Large Language Models#
Course Description#
This advanced course imparts a comprehensive understanding of Large Language Models (LLMs) with a focus on their architecture, application paradigms, and ethical implications. Structured over 15 weeks, the course is tailored for students with a background in machine learning and natural language processing. It features hands-on training, in-depth analysis of scholarly papers, a midterm examination, and a final project centering on the development of a practical LLM application.
Learning Goals#
Upon completing this course, students will be able to:
Understand the architectural intricacies of leading LLMs like BERT, T5, and GPT-3.

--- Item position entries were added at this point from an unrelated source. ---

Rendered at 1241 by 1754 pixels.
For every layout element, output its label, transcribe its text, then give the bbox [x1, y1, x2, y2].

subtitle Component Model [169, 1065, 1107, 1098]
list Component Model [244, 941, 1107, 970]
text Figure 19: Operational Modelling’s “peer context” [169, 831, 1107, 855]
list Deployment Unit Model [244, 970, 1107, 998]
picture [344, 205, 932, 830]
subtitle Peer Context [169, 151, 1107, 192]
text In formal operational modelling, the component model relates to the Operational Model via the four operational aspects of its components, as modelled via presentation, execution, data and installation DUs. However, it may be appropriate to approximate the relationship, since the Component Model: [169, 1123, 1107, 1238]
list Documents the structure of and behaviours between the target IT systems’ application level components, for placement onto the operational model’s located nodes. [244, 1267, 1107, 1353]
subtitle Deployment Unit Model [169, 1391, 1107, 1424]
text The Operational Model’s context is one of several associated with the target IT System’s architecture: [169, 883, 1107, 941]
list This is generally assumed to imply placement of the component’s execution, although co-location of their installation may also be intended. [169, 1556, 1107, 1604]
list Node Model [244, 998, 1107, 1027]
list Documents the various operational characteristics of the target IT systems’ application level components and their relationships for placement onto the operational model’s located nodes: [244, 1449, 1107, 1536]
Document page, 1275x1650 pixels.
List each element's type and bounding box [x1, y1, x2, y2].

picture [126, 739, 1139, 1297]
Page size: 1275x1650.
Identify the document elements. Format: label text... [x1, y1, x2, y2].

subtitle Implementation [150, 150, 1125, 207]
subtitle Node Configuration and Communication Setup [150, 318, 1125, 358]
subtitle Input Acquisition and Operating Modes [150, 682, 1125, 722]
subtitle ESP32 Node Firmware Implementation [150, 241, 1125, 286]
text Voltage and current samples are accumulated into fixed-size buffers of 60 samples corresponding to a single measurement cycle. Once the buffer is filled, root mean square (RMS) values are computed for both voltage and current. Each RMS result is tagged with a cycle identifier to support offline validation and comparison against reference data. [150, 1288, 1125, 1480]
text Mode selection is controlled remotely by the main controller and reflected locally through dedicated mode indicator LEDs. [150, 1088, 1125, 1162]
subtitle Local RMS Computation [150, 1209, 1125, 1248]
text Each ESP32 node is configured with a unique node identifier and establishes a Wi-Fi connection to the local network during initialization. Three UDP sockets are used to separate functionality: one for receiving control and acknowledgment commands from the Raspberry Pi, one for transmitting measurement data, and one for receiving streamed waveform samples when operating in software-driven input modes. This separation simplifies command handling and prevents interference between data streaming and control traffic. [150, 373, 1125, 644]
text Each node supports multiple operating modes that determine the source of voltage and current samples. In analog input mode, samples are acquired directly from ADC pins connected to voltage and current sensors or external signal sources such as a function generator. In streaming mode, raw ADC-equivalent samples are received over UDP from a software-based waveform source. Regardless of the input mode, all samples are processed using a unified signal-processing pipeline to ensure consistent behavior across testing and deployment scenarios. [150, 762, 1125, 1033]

Utilize specialized techniques such as few-shot learning, prompt engineering, and in-context learning in LLMs.
Investigate and address ethical concerns including bias and data privacy.
Implement a real-world LLM application as part of the final project.
Critically evaluate peer projects through a formal review process.
Grading#
Participation: 10%
Midterm Exam: 25%
Peer Reviews of Final Project: 5%
Final Project: 60%
Final Project#
The final project mandates students to create a real-world application using a large language model. The project involves data pre-processing, model training/fine-tuning, evaluation, and documentation. Students will also participate in peer reviews to critically evaluate the projects of their peers. The deliverables include a functional LLM application and a research paper.